Camera Intrinsic Matrix K:

\[\mathbf{K} = \begin{bmatrix} f_x & 0 & c_x \\ 0 & f_y & c_y \\ 0 & 0 & 1 \end{bmatrix}\]

Perspective projection formula: \(\(u = f_x \cdot \frac{X}{Z} + c_x, \quad v = f_y \cdot \frac{Y}{Z} + c_y\)\)

Parameter Meaning Typical Range
f_x, f_y Focal length (pixels) 200-2000
c_x Principal point x image_width/2
c_y Principal point y image_height/2

Learning Objectives

Students will be able to: - Understand intrinsic and extrinsic camera parameters - Apply the projection matrix to transform 3D points - Relate focal length to field of view - Visualize how camera position affects the image

Lesson Plan

Introduction (5 minutes)

The pinhole camera model is fundamental to computer vision.
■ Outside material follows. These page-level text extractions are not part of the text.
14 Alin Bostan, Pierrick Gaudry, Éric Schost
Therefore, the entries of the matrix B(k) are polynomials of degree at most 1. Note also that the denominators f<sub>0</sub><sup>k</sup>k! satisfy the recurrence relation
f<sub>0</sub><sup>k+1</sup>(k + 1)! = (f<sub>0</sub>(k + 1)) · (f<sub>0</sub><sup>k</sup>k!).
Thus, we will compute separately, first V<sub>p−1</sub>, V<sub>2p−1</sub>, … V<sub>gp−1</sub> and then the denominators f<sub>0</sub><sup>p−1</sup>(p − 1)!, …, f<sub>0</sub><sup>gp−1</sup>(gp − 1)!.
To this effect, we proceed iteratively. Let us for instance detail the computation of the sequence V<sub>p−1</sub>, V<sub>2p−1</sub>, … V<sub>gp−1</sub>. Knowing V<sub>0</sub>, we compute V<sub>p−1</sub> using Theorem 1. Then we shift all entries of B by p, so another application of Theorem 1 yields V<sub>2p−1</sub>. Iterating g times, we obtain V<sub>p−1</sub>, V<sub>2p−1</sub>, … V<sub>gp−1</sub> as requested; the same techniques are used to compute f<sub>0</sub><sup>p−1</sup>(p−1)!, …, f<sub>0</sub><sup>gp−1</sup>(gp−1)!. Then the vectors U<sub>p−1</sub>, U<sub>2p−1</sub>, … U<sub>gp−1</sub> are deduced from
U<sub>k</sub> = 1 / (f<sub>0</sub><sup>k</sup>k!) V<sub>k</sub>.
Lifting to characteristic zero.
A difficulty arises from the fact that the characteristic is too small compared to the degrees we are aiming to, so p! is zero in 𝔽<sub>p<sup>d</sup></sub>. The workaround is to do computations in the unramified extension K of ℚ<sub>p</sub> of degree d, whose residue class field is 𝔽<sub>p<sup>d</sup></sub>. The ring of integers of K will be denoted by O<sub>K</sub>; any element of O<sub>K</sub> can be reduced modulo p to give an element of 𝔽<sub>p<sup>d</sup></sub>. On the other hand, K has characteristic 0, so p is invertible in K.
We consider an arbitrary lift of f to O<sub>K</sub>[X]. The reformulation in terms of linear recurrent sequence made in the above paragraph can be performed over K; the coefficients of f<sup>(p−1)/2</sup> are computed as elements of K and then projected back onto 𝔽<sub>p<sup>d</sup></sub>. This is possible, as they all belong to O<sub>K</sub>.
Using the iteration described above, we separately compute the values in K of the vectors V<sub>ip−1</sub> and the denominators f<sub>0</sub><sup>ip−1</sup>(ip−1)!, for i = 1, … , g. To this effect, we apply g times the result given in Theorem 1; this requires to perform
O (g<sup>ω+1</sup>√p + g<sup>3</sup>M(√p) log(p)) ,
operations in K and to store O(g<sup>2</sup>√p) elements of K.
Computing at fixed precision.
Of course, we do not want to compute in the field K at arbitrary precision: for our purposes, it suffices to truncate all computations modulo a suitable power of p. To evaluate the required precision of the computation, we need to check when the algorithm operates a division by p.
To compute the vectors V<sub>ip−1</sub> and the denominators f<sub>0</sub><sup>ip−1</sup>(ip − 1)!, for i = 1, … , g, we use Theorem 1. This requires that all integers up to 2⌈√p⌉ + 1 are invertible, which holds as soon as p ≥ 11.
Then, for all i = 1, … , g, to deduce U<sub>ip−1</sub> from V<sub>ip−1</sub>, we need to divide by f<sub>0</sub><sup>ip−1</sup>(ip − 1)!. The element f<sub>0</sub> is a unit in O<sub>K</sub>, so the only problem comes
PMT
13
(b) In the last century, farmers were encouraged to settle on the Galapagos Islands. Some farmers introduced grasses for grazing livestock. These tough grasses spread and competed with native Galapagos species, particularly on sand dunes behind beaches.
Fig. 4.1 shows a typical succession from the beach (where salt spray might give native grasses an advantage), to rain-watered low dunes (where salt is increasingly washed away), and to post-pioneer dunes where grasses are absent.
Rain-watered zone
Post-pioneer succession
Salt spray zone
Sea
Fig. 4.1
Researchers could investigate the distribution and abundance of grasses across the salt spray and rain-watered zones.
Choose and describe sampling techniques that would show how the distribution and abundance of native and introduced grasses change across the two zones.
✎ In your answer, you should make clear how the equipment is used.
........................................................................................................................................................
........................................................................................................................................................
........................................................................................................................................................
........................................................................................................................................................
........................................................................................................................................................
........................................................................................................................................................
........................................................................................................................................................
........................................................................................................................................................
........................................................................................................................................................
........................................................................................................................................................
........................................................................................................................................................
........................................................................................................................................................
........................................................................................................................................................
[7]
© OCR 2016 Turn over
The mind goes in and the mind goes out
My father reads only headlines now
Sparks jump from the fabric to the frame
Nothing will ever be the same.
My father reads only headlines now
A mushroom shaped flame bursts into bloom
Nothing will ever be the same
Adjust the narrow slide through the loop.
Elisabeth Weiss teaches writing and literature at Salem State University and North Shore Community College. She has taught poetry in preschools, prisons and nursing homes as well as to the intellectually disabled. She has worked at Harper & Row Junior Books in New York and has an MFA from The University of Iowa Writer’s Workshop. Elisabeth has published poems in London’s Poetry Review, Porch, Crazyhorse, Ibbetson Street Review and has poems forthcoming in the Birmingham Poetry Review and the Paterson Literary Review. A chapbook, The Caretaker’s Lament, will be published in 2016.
All 3D rays pass through a single point (the optical center).

Exploration (10 minutes)

  1. Start with default focal length - note the projected points
  2. Increase focal length - objects appear larger (zoom in)
  3. Move the principal point - image shifts
  4. Toggle projection rays to see the geometry

Key Insight

Depth information is lost in projection: all points along a ray project to the same 2D location.